'The Night Flier'—sometimes a supporting character in a novel catches a writer's attention and refuses to go away, insisting he has more to say and do. Richard Dees, the protagonist of 'The Night Flier,' is such a character. He originally appeared in The Dead Zone (1979), where he offers Johnny Smith, the doomed hero of that novel, a job as a psychic on his awful paper, the supermarket tabloid Inside View. Johnny throws him off the porch of his dad's house, and that was supposed to be the end of him. Yet here he is again.
Like most of my stories, 'The Night Flier' started off as nothing but a lark—a vampire with a private pilot's license, how amusingly modrun—but it grew as Dees grew.

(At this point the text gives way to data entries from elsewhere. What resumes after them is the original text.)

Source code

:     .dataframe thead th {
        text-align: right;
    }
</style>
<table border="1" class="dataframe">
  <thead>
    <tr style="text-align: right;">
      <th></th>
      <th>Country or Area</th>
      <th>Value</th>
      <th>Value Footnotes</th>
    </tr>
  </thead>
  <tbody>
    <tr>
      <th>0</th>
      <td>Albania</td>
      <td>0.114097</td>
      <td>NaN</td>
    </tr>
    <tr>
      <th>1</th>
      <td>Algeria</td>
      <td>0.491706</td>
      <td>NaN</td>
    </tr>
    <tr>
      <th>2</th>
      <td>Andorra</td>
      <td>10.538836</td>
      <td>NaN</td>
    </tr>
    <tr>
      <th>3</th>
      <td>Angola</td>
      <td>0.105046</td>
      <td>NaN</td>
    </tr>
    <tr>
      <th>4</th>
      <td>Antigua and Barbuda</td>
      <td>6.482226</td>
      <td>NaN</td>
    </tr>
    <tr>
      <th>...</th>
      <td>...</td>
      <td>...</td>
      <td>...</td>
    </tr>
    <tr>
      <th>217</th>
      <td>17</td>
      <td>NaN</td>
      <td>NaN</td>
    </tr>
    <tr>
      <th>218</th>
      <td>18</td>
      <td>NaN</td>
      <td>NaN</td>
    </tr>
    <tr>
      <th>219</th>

I rarely understand my characters, any more than I understand the lives and hearts of the real people I meet every day, but I find that it's sometimes possible to plot them, as a cartographer plots his or her maps. As I worked on 'The Night Flier,' I began to glimpse a man of profound alienation, a man who seemed to somehow sum up some of the most terrible and confusing things about our supposedly open society in the last quarter of the century. Dees is the essential unbeliever, and his confrontation with the Night Flier at the end of the story recalls that George Seferis line I used in 'Salem's Lot—the one about the column of truth having a hole in it. In these latter days of the twentieth century, that seems to be all too true, and 'The Night Flier' is mostly about one man's discovery of that hole.
'Popsy'—is this little boy's grandfather the same creature that demands Richard Dees open his camera and expose his film at the conclusion of 'The Night Flier'? You know, I rather think he is.